▶ **MISE EN APPLICATION**:
A - Extrayez du billet sur la voiture automobile le passage qui commence aux mots « Primo, il faut » et s'arrête après « indirects, estimation basse). ».
B - D'après le billet sur la voiture automobile, combien d'emplois la chaîne de valeur automobile représente-t-elle dans le monde ?
C - Poursuivez le billet sur la voiture automobile à partir de sa dernière phrase.

▶ **EXTRAIT**:

......

La voiture automobile. Bien vu mais… (I), par Michel Leis

Billet invité. À propos de La voiture automobile, par Jacques Seignan.

Bien vu, mais… il y a quelques questions connexes intéressantes :

Primo, il faut trouver un modèle industriel pour produire des voitures durables et écologiques en petites séries, sûrement sur le modèle aéronautique, une transition intéressante, mais dont je doute qu’elle s’opère naturellement.

Deuxièmement, la chaîne de valeur automobile prise dans son ensemble, de la production à la distribution et la réparation est l’un des gros employeurs mondiaux (30 millions d’emplois dans le monde à la louche entre emplois directs et indirects, estimation basse).

Tertio les transports en commun et l’auto-partage ne fonctionnent pas mal en milieu urbain densément peuplé, mais quid des zones rurales ? La voiture, c’est aussi le lien qui évite la désertification totale de certaines régions… Point supplémentaire, avec la flambée des prix de l’immobilier, une partie des ruraux ne le sont pas par choix, mais par nécessité. Une transition vers moins d’automobiles ne peut se limiter à penser moyens de substitution, elle doit penser aussi schéma directeur d’aménagement du territoire (ce qui n’est pas insurmontable).

......

▶ **LISTE DES ITEMS**:
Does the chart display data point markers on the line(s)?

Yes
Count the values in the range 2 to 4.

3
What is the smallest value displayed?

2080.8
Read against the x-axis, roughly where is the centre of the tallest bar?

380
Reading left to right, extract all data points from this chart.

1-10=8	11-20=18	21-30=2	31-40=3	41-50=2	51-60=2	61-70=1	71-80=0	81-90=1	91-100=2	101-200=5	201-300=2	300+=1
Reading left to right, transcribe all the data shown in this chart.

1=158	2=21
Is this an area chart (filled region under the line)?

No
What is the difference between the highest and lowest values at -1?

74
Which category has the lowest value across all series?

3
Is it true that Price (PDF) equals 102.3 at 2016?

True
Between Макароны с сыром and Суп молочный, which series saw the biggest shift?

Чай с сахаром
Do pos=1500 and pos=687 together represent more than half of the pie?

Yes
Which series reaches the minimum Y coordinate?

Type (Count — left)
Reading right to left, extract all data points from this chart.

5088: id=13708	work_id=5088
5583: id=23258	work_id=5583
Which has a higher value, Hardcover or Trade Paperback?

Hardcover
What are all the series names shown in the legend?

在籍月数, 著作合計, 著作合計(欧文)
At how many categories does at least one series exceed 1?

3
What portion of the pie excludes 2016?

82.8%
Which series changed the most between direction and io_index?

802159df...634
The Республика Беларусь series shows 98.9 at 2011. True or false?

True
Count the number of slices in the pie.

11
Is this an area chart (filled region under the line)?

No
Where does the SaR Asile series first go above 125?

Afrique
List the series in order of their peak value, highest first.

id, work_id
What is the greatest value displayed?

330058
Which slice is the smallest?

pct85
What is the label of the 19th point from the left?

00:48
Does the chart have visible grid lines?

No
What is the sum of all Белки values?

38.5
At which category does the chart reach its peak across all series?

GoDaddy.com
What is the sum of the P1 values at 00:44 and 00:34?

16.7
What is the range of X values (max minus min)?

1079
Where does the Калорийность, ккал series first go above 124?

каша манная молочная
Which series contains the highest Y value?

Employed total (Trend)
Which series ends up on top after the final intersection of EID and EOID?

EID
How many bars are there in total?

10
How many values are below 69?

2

......

▶ **CORRIGÉ DES EXERCICES**:
A -
Primo, il faut trouver un modèle industriel pour produire des voitures durables et écologiques en petites séries, sûrement sur le modèle aéronautique, une transition intéressante, mais dont je doute qu’elle s’opère naturellement.

Deuxièmement, la chaîne de valeur automobile prise dans son ensemble, de la production à la distribution et la réparation est l’un des gros employeurs mondiaux (30 millions d’emplois dans le monde à la louche entre emplois directs et indirects, estimation basse).

B - Environ 30 millions d'emplois, directs et indirects, selon une estimation basse.

C -
Ceci mis à part, il existe pas mal de moyens techniques qui sont en train de se construire autour de l’auto-partage, et pas mal de constructeurs commencent à avoir un œil (et même des expérimentations en cours) dans ce domaine. Reste que si les constructeurs suivent ce domaine, ce n’est pas par philanthropie…

Petite rectification sur le Toyotisme : ce n’est pas la robotisation qui en est le principe de base, c’est le juste à temps (entre autres), ce sont historiquement les Américains qui ont introduit les robots sur les lignes de montage et le taux de robotisation des usines des constructeurs japonais a longtemps été inférieur à celui des constructeurs européens et américains.